Last year, Krishtine De Leon went to Alameda to honor her late mother, and when she left began a new journey of peeling back another layer of who she is.
Her husband, Jonah Deocampo—a.k.a. rapper Bambu—had just finished putting their daughter on a bike and saw snakeskin lying on the ground. He pointed it out to De Leon, who felt like the remains meant something but wasn’t sure what. Now, after over a year-long process of shedding her own skin, the Filipina American MC takes fans on a retrospective journey of resilience through her first book, Snakeskin.

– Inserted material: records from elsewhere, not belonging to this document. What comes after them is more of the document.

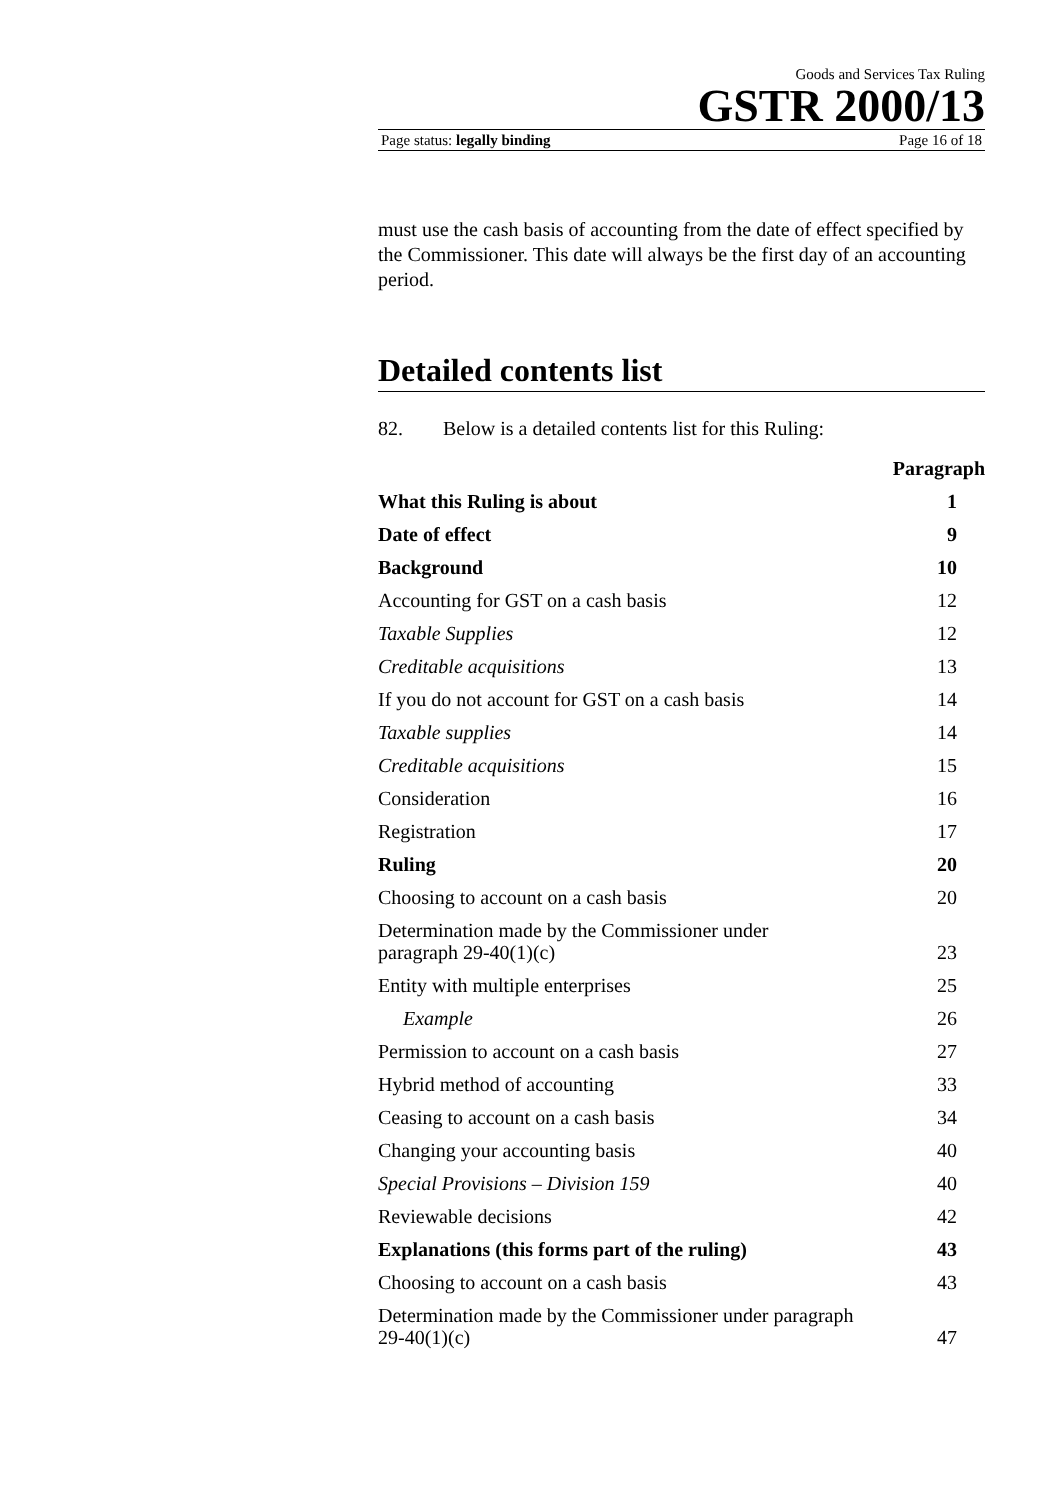Goods and Services Tax Ruling
GSTR 2000/13
Page status: legally binding Page 16 of 18
must use the cash basis of accounting from the date of effect specified by the Commissioner. This date will always be the first day of an accounting period.
Detailed contents list
82. Below is a detailed contents list for this Ruling:
| | Paragraph |
| --- | --- |
| What this Ruling is about | 1 |
| Date of effect | 9 |
| Background | 10 |
| Accounting for GST on a cash basis | 12 |
| Taxable Supplies | 12 |
| Creditable acquisitions | 13 |
| If you do not account for GST on a cash basis | 14 |
| Taxable supplies | 14 |
| Creditable acquisitions | 15 |
| Consideration | 16 |
| Registration | 17 |
| Ruling | 20 |
| Choosing to account on a cash basis | 20 |
| Determination made by the Commissioner under paragraph 29-40(1)(c) | 23 |
| Entity with multiple enterprises | 25 |
| Example | 26 |
| Permission to account on a cash basis | 27 |
| Hybrid method of accounting | 33 |
| Ceasing to account on a cash basis | 34 |
| Changing your accounting basis | 40 |
| Special Provisions – Division 159 | 40 |
| Reviewable decisions | 42 |
| Explanations (this forms part of the ruling) | 43 |
| Choosing to account on a cash basis | 43 |
| Determination made by the Commissioner under paragraph 29-40(1)(c) | 47 |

The 216-page book of personal essays, currently only available for purchase to her supporters on Patreon, documents De Leon’s growth as the fierce MC most fans recognize as Rocky Rivera.
She came up with the concept years ago—originally as a celebration of her tenth year as an independent artist. Through writing, she realized that it’s okay to outgrow older versions of yourself yet still be rooted in who you are—no b.s.—at your core.
Before the birth of Rocky, De Leon was the editor-in-chief of Ruckus Magazine and a music journalist with bylines in Rolling Stone, XXL and The Source, interviewing top-shelf names like Wu Tang Clan, E-40 and Cassie. In 2018, she dropped her third album, Rocky’s Revenge, an 11-track tape with bass-heavy slaps that shed light on social inequities and give off Bay Area energy. Beyond her lyricism, she’s involved in community work as a youth educator and community organizer in Oakland.